Urgent legal action was launched to halt the deportation of the 34-year-old man, who has an IQ of 55 and is vulnerable to exploitation, according to a clinical psychiatrist.
“He doesn’t understand what is happening to him,” his distraught mother said. “He didn’t want to talk to anyone,” she said, addressing his current mental state. “I don’t think he really understands.”
Even though he moved to the UK in 2000 at the age of 13 and has had Indefinite Leave to Remain status since 2007, the government has been trying to deport him for the last seven years after conviction for possession of a firearm, she claimed.
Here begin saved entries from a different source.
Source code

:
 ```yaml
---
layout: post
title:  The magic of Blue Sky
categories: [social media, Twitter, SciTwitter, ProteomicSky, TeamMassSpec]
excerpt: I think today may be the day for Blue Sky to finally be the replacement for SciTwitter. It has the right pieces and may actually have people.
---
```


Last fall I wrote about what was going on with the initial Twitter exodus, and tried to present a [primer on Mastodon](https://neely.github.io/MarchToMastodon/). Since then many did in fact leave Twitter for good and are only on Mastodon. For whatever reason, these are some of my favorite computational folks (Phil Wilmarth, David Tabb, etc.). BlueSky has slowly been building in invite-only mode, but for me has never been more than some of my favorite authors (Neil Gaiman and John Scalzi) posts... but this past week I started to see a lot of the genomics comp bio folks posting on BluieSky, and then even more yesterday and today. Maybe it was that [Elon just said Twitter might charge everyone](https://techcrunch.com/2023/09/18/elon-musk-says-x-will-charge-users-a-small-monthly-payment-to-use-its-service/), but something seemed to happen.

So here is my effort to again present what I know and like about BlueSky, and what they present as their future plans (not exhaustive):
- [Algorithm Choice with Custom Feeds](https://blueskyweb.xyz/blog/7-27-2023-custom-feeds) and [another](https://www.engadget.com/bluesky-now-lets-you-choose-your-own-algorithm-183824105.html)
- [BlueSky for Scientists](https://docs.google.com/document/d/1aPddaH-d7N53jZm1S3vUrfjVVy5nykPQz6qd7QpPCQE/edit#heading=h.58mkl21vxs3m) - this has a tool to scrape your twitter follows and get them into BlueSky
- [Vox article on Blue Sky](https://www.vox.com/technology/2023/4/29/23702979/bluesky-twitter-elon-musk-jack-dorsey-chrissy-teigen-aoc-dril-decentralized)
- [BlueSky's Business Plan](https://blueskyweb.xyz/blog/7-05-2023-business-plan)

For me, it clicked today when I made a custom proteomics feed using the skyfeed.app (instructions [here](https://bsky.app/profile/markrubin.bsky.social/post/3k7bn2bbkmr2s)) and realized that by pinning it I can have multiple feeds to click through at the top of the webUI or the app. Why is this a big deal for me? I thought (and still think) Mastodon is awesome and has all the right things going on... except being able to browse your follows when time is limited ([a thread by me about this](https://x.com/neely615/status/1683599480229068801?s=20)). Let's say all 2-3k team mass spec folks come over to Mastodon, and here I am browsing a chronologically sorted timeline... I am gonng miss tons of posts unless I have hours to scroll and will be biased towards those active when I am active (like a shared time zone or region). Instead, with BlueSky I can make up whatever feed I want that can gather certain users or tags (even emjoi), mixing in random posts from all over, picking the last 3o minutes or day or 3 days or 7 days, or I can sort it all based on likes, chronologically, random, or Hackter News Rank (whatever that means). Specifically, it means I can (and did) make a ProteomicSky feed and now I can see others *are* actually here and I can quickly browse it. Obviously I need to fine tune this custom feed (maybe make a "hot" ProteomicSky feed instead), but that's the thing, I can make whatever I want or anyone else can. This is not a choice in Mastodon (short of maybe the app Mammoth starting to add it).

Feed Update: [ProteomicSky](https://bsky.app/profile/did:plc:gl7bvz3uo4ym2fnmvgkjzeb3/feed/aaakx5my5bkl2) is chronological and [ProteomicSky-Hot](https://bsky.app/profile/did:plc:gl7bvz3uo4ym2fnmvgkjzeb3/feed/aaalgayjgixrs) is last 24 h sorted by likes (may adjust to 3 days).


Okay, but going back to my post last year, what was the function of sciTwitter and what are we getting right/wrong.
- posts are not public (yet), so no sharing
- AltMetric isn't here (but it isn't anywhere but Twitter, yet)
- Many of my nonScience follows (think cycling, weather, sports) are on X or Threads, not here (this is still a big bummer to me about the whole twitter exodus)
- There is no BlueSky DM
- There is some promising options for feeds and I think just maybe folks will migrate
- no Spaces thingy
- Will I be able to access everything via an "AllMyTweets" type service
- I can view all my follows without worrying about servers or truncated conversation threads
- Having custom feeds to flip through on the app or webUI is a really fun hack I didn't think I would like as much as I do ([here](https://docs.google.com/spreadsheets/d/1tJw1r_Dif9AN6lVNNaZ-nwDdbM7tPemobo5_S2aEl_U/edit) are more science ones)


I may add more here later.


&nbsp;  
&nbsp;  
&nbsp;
His mother stressed: “Everyone deserves a chance.
“We are all human beings, we all make mistakes. You are taking away his whole life. They’re taking him away from his child too.”
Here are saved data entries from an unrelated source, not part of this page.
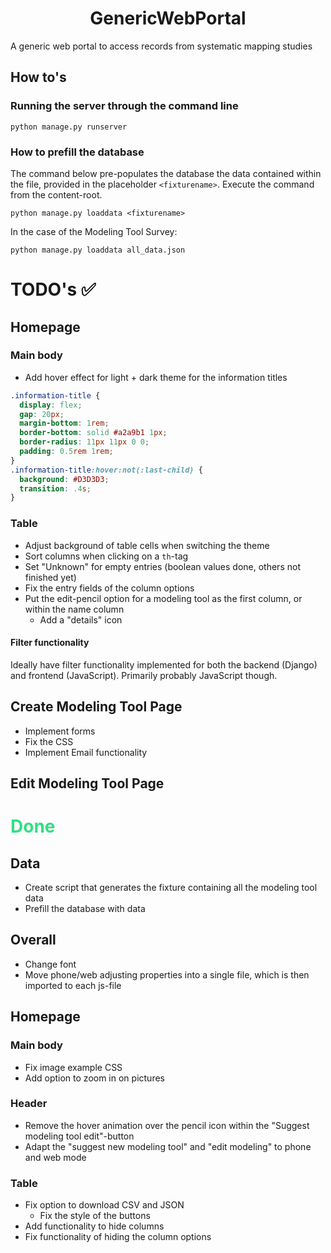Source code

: <h1 align="center">GenericWebPortal</h1>
A generic web portal to access records from systematic mapping studies

## How to's

### Running the server through the command line

```commandline
python manage.py runserver
```

### How to prefill the database

The command below pre-populates the database the data contained within the file, provided in the placeholder 
``<fixturename>``. Execute the command from the content-root.
```commandline
python manage.py loaddata <fixturename>
```

In the case of the Modeling Tool Survey:
```commandline
python manage.py loaddata all_data.json
```

# TODO's ✅

## Homepage
### Main body
* Add hover effect for light + dark theme for the information titles 
```css
.information-title {
  display: flex;
  gap: 20px;
  margin-bottom: 1rem;
  border-bottom: solid #a2a9b1 1px;
  border-radius: 11px 11px 0 0;
  padding: 0.5rem 1rem;
}
.information-title:hover:not(:last-child) {
  background: #D3D3D3;
  transition: .4s;
}
```

### Table
* Adjust background of table cells when switching the theme
* Sort columns when clicking on a ``th``-tag
* Set "Unknown" for empty entries (boolean values done, others not finished yet)
* Fix the entry fields of the column options
* Put the edit-pencil option for a modeling tool as the first column, or within the name column
  * Add a "details" icon

#### Filter functionality
Ideally have filter functionality implemented for both the backend (Django) and frontend (JavaScript). Primarily 
probably JavaScript though.

## Create Modeling Tool Page
* Implement forms
* Fix the CSS
* Implement Email functionality

## Edit Modeling Tool Page

<h1 style="color: #32DE84;">Done</h1>

## Data
* Create script that generates the fixture containing all the modeling tool data
* Prefill the database with data

## Overall
* Change font
* Move phone/web adjusting properties into a single file, which is then imported to each js-file

## Homepage
### Main body
* Fix image example CSS
* Add option to zoom in on pictures

### Header
* Remove the hover animation over the pencil icon within the "Suggest modeling tool edit"-button
* Adapt the "suggest new modeling tool" and "edit modeling" to phone and web mode

### Table
* Fix option to download CSV and JSON
  * Fix the style of the buttons
* Add functionality to hide columns
* Fix functionality of hiding the column options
As her son’s sole carer, she’s looking after his eight-month-old baby while he was being kept in Brook House in Gatwick.
According to Karen Doyle, national organiser for Movement for Justice (MFJ) who has been working on the 20 cases, the man was “scared out of his mind and confused as hell about how he can be sent somewhere he doesn’t know”. She stressed: “The absolute bottom line was that sending him to Jamaica was a death sentence”.
A report from a disability specialist practitioner at HMP Wormwood Scrubs from 2017 stated: “During his time in prison he has had to be observed and supported quite a lot to ensure his safety at all times and to ensure his mental and physical needs are met and to ensure he is not further exploited or bullied by others in prison. He cannot live on his own, he is supported by his family.
“He cannot manage money, obtain shopping or cook meals; he would not be able to manage in paying bills or keeping up with appointments without the help and support from his mum and sister. I cannot see how he will be able to manage if he is deported as he is completely dependent on his mum for all his personal and social care needs and would not last very long in a country he is unfamiliar with.”
Four out of 33 detainees were deported to Jamaica after ‘last-minute’ claims in November 2021, home secretary Priti Patel said at the time. Some of the people originally scheduled to be on the flight which took off from Birmingham Airport are now believed to be on the list for this one.
According to MFJ, 13 people out of the 20 currently detained came to the UK under the age of 18, with 11 under the age of 12. The youngest was just one when he arrived, and most moved more than 20 years ago.
Campaigners stressed the Home Office’s actions signal the end of any agreement made between the two governments that people who arrived in the UK under the age of 12 should not be forcibly removed to Jamaica. A statement from the group said there were also 35 children at risk of losing their dads if today’s deportation flight goes ahead.
“We are hearing reports of teenage daughters crying, refusing to eat or go to school, mothers telling us of many tearful and distressed children,” it read. “The ages of the children range from new-born – whose father was taken only four days after birth – to 16-years-old. Several of the detainees have adult children and grandchildren here in the UK.”